··· Provided text ···
Any assessee mentioned in column C of the Table in sub-section (2), who claims that––

  • (a) the profits or gains actually earned from the specified business or profession are lower than the profits or gains computed in the manner mentioned in column E of the said Table; and
  • (b) whose total income exceeds the maximum amount which is not chargeable to tax, shall be required to–– (i) keep and maintain such books of account and other documents as required under section 62; and (ii) get the accounts audited and furnish a report of such audit as required under section 63.

58(4)

Any loss, allowance or deduction allowable under the provisions of this Act, shall not be allowed against the income computed in the manner specified in sub-section (1).

58(5)

For the purposes of sub-section (2)(Table: Sl. No. 2), where the assessee is a firm, the salary and interest paid to its partners shall be deducted from the income computed under sub-section (1) subject to the conditions and limits specified in section 35(f).

58(6)

The written down value of any asset used for the purposes of specified business or profession shall be computed as if the assessee mentioned in column C of the Table in sub-section (2) had claimed and was actually allowed depreciation thereon for each of the relevant tax years.

58(7)

Where an eligible assessee declares profit for any tax year as per the provisions of sub-section (2) (Table: Sl. No. 1) and he declares profit for any of the five tax years succeeding such tax year in contravention of the provisions of sub-section (1), then he shall not be eligible to claim the benefit of the provisions of this section for five tax years subsequent to the tax year in which the profit has not been declared as per the provisions of the said sub-section.

58(8)

Irrespective of anything contained in foregoing provision of this section, where provisions of sub-section (7) are applicable to an eligible assessee and his total income exceeds the maximum amount which is not chargeable to income-tax, he shall be required to keep and maintain such books of account and other documents as required under section 62(2) and get them audited and furnish a report of such audit as required under section 63.

58(9)

For the purposes of sub-section (2) (Table: Sl. Nos. 1 and 3), the receipt of amount or aggregate of amounts by a cheque drawn on a bank or by a bank draft, which is not account payee, shall be deemed to be the receipt in cash.

58(10)

In this section,––

  • (a) “eligible assessee” means an individual, a Hindu undivided family, or a firm other than a limited liability partnership, who is resident in India, who–– (i) has not claimed any deduction under section 141; or (ii) has not claimed any deduction under Chapter VIII-C for the relevant tax year; or (iii) does not carry on specified profession as defined in section 62(1)(a), and (c); or (iv) does not earn any income in the nature of commission or brokerage; or (v) does not carry on any agency business;
  • (b) “specified assessee” means an individual or a firm, other than a limited liability partnership, who is a resident in India;
  • (c) “limited liability partnership” shall have the same meaning as assigned to it in section 2(n) of the Limited Liability Partnership Act, 2008;
  • (d) the expressions “goods carriage”, “gross vehicle weight” and “unladen weight” shall have the same meaning as respectively assigned to them in section 2 of the Motor Vehicles Act, 1988;
  • (e) “heavy goods vehicle” means any goods carriage, the gross vehicle weight of which exceeds 12,000 kilograms; and
  • (f) an assessee, who is in possession of a goods carriage, whether taken on hire purchase or on instalments and for which the whole or part of the amount payable is still due, shall be deemed to be the owner of such goods carriage.
··· Extracted entries ···
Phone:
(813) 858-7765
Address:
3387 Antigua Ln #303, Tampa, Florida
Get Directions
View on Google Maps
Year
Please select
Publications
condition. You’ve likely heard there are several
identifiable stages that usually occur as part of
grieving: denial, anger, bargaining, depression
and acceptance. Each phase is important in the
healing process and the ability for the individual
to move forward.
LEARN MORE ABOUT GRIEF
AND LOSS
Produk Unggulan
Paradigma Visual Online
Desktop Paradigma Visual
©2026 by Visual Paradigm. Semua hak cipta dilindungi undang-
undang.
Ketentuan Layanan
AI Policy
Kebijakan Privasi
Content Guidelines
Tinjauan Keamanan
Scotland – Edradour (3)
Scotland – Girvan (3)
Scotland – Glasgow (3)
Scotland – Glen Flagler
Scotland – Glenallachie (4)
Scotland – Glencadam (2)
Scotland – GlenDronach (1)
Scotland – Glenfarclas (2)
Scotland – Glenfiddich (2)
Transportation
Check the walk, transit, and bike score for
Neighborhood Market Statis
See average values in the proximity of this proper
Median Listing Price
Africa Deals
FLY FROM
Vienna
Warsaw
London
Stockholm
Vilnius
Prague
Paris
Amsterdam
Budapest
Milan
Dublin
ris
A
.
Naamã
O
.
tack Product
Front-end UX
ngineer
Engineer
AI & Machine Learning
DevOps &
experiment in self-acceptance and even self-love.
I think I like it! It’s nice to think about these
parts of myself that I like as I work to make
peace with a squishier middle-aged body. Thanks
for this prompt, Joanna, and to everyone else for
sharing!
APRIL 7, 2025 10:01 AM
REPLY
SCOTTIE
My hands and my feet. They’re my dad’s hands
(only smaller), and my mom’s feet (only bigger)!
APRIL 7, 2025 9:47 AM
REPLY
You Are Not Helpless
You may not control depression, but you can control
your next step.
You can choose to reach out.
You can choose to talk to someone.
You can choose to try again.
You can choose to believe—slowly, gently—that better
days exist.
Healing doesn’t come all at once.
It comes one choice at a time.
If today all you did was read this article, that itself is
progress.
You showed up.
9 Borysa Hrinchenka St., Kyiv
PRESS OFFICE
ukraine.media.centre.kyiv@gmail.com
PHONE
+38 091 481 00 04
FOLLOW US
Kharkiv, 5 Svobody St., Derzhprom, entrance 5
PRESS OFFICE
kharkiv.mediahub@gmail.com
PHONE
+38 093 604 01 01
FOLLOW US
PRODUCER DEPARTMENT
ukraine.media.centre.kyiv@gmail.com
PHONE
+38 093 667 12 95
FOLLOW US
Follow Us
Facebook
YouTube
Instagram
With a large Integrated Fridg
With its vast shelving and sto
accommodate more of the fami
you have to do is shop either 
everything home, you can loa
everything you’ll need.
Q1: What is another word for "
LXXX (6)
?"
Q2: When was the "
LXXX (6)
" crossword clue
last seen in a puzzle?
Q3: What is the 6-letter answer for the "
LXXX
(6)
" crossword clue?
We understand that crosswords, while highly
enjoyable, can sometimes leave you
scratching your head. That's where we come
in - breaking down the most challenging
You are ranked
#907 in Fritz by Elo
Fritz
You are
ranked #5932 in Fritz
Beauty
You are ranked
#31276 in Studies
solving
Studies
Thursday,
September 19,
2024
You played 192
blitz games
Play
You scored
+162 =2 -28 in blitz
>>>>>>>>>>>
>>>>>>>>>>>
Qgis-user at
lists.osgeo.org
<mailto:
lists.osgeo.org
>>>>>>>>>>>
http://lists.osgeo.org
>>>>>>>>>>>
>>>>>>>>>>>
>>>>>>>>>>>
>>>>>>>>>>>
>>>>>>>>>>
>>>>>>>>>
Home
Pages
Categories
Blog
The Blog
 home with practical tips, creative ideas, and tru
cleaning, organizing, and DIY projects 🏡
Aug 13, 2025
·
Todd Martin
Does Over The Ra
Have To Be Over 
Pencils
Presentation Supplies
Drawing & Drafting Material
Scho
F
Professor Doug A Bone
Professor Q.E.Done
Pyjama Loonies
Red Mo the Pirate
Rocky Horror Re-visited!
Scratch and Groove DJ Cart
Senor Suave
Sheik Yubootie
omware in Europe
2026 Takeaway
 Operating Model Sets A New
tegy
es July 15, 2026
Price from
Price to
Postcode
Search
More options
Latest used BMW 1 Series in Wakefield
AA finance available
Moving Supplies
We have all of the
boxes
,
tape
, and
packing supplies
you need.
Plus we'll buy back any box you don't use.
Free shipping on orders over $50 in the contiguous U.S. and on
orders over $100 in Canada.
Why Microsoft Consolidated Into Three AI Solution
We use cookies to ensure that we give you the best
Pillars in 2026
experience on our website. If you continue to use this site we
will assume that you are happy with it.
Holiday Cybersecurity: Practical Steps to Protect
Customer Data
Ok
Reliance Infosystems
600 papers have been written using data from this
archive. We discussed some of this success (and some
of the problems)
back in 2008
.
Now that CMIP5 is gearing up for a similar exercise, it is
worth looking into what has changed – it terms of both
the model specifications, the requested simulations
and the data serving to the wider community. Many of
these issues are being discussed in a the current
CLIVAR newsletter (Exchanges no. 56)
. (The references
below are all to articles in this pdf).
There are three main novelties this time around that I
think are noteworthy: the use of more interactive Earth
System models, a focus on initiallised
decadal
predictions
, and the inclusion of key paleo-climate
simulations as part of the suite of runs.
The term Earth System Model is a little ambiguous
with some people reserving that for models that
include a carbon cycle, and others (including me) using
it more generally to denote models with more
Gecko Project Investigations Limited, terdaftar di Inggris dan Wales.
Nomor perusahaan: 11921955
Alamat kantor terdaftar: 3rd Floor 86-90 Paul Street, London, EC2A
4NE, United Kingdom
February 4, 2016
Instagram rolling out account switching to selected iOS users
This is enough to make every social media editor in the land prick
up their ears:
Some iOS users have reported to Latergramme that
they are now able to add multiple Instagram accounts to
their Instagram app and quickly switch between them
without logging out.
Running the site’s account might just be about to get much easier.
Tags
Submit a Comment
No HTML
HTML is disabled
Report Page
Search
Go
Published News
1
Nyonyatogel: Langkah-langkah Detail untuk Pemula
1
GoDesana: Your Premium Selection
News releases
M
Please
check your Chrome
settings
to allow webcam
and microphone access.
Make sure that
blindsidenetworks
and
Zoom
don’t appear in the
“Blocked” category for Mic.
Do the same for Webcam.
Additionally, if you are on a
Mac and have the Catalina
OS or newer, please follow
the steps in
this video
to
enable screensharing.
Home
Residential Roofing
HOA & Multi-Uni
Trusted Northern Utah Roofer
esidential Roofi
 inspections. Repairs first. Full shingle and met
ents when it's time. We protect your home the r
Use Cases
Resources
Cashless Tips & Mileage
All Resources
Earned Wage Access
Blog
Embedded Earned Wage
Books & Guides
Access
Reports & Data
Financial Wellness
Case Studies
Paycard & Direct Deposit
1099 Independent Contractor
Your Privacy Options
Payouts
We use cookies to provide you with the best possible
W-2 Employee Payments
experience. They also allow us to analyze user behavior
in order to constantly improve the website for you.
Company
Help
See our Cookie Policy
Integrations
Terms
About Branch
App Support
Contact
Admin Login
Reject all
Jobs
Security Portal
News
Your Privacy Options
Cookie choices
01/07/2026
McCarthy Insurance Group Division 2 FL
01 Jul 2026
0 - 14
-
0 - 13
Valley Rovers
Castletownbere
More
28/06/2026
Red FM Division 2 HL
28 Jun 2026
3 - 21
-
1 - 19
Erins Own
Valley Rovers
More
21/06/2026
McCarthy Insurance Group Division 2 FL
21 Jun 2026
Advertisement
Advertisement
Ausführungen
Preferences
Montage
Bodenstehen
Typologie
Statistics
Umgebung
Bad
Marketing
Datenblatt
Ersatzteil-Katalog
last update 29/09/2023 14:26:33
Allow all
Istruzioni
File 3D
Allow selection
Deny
···
▶ **Required action 1**:
From the section 58 excerpt, copy word for word the passage starting at "For the purposes of sub-section (2) (Table: Sl." and ending at "receipt in cash.".
▶ **Required action 2**:
According to the section 58 excerpt, what gross vehicle weight must a goods carriage exceed to count as a heavy goods vehicle?
▶ **Required action 3**:
Write what comes next in the section 58 excerpt, picking up after its final sentence.

▶ **Reply 1**:
For the purposes of sub-section (2) (Table: Sl. Nos. 1 and 3), the receipt of amount or aggregate of amounts by a cheque drawn on a bank or by a bank draft, which is not account payee, shall be deemed to be the receipt in cash.

▶ **Reply 2**:
It must exceed 12,000 kilograms.

▶ **Reply 3**:
Explanation

Section Summary:

This section introduces a presumptive taxation scheme for certain resident taxpayers engaged in specified businesses or professions. It allows eligible taxpayers to compute their taxable income based on a presumptive method, rather than maintaining detailed books of account. The section overrides other provisions of the Income Tax Act (Sections 26 to 54) to the extent they conflict with this scheme.

Key Changes:

  1. Presumptive Taxation for Specified Businesses/Professions: The section introduces a simplified method for computing taxable income for certain businesses/professions listed in the table under sub-section (2).
  2. Mandatory Audit for Lower Profits: If an assessee claims that their actual profits are lower than the presumptive income and their total income exceeds the tax-free limit, they must maintain books of account and get their accounts audited.
  3. Exclusion of Losses/Deductions: No losses, allowances, or deductions are allowed against income computed under this presumptive method.
  4. Penalty for Non-Compliance: If an assessee fails to declare profits as per the presumptive method for any year, they lose the benefit of this scheme for the next five years.
  5. Cash Receipts Definition: Receipts through non-account payee cheques or bank drafts are treated as cash receipts for certain businesses.

Practical Implications:

  1. Simplified Compliance: Eligible taxpayers can avoid maintaining detailed books of account and computing income based on actual profits. Instead, they can declare income at a presumptive rate.
  2. Audit Requirements: Taxpayers claiming lower profits than the presumptive income must comply with audit requirements under Sections 62 and 63.
  3. Impact on Firms: For firms, salary and interest paid to partners are deductible from the presumptive income, subject to limits under Section 35(f).
  4. Depreciation Calculation: Written down value of assets is computed as if depreciation had been claimed, even if it wasn’t.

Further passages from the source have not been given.